Two days after the curfew was lifted the Al-Khilani Mosque bombing took place in Baghdad.

===Relaxing of Samarra curfew===
The 24-hour curfew in Samarra was relaxed on Saturday, 16 June but movement was restricted from 8 pm until 7 am on the afternoon of Monday 18 June 2007 four people were slain in the city when a suicide bomber drove his explosive laden car into a school being used to house police officers.
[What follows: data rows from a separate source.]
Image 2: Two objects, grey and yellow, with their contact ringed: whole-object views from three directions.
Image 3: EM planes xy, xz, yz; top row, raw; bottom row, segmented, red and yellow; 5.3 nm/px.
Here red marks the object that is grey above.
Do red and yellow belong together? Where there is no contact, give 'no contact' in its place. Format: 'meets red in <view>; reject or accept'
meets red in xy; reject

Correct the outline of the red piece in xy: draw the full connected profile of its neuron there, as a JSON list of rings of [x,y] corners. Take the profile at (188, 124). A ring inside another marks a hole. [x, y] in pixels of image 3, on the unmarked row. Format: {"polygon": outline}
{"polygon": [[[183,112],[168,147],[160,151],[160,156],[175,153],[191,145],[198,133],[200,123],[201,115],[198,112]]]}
==International reaction==

===United Nations===
United Nations Secretary-General Ban Ki-moon called on "all Iraqis to avoid succumbing to the vicious cycle of revenge and to exercise maximum restraint while demonstrating unity and resolve in the face of this terrible attack."

===Iran===
On the day of the bombing, in predominantly Shia Iran, President Mahmoud Ahmadinejad blamed the U.S. for failing to prevent the bombing. He threatened to halt regional cooperation which many see as integral to ending the spiraling violence in Iraq.

===Bahrain===
Also on the 13th in the nearby nation of Bahrain members of the Shiite ethnic majority marched through the streets of the capital Manama in protest of the bombing. In two back to back marches, demonstrators blamed both al-Qaeda and the U.S. shouting "Death to America" and "No to Terrorism." After the 2006 bombing more than 100,000 Bahrainis also demonstrated.

===India===
Syed Ali Nasir Saeed Abaqati a leading Shia cleric from Lucknow, India held al-Qaeda responsible for destruction of the Al-Askari Mosque in Samarra, Iraq.
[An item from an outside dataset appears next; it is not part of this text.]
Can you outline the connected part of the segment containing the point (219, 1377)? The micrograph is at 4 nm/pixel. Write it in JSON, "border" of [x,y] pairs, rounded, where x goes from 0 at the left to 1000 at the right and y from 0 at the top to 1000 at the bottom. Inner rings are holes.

On 14 June 2007 in the Indian administrated territory of Kashmir over 500 Shiite demonstrators demonstrated in response to the bombing by marching in the city of Srinagar. They carried black flags, copies of the Qur'an, shouted anti-American slogans, such as "Down with Bush, down with US", and burned effigies of President George W. Bush. Demonstrator Haidar Ali told reporters "Our protest is against the bombing, against the American occupation of Iraq which has led to bombing." There were further demonstrations in other towns across Kashmir.

==Perpetrators==
The U.S. military announced on 14 June 2007 that it had "detained 25 suspects in raids against al-Qaida in Iraq over the past two days." This included a suspect "believed to be a close associate of Omar al-Baghdadi, who headed al-Qaida's Islamic State in Iraq." On 16 June 2007 three American troops were killed by explosions near their vehicles – two in Baghdad and one at Kirkuk province.

The alleged mastermind of both the minaret bombings and the February 2006 blasts, Haitham al-Badri, was killed in August 2007 by a U.S. airstrike.